» Data supplied
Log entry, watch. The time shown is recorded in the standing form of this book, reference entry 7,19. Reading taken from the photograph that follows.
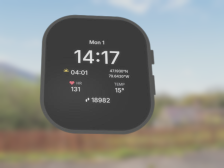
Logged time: 14,17
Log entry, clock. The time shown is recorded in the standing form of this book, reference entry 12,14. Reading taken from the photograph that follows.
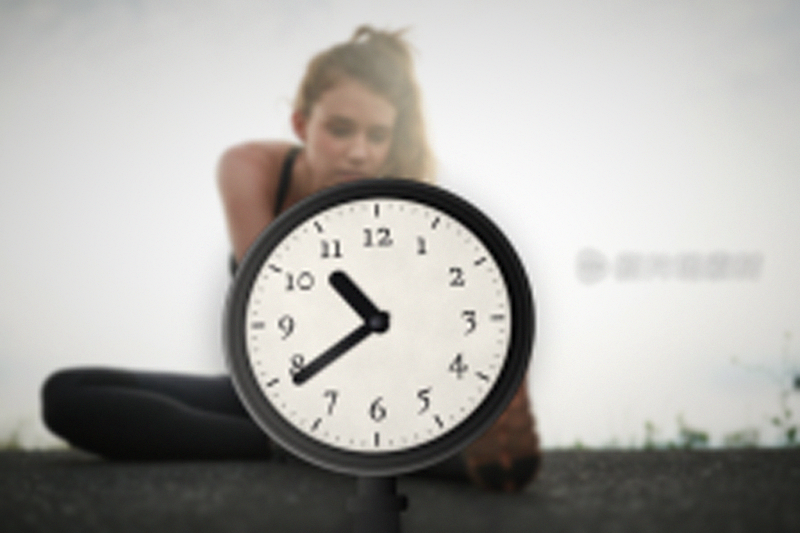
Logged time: 10,39
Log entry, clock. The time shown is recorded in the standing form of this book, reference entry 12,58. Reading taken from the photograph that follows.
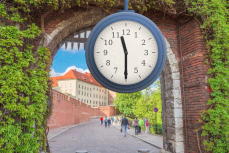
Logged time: 11,30
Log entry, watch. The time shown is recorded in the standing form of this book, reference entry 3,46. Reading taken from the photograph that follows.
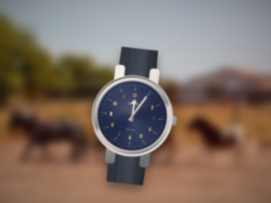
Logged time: 12,05
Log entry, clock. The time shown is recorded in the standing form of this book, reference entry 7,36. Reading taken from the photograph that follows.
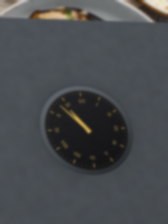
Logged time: 10,53
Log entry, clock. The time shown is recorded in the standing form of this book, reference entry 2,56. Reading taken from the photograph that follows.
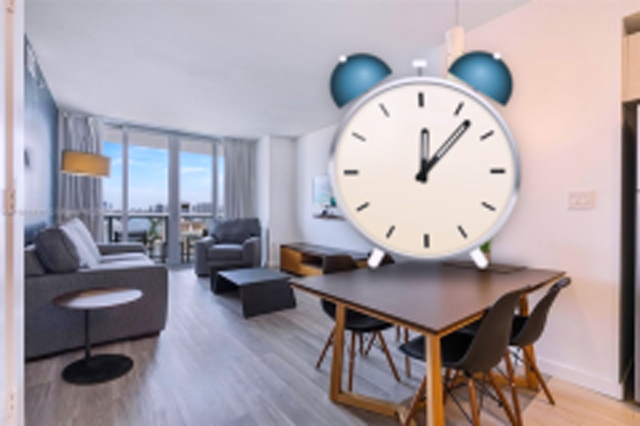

» What you should do
Repeat all of the lines above word for word, leaving the pictures out.

» Final result
Log entry, watch. The time shown is recorded in the standing form of this book, reference entry 7,19. Reading taken from the photograph that follows.
Logged time: 14,17
Log entry, clock. The time shown is recorded in the standing form of this book, reference entry 12,14. Reading taken from the photograph that follows.
Logged time: 10,39
Log entry, clock. The time shown is recorded in the standing form of this book, reference entry 12,58. Reading taken from the photograph that follows.
Logged time: 11,30
Log entry, watch. The time shown is recorded in the standing form of this book, reference entry 3,46. Reading taken from the photograph that follows.
Logged time: 12,05
Log entry, clock. The time shown is recorded in the standing form of this book, reference entry 7,36. Reading taken from the photograph that follows.
Logged time: 10,53
Log entry, clock. The time shown is recorded in the standing form of this book, reference entry 2,56. Reading taken from the photograph that follows.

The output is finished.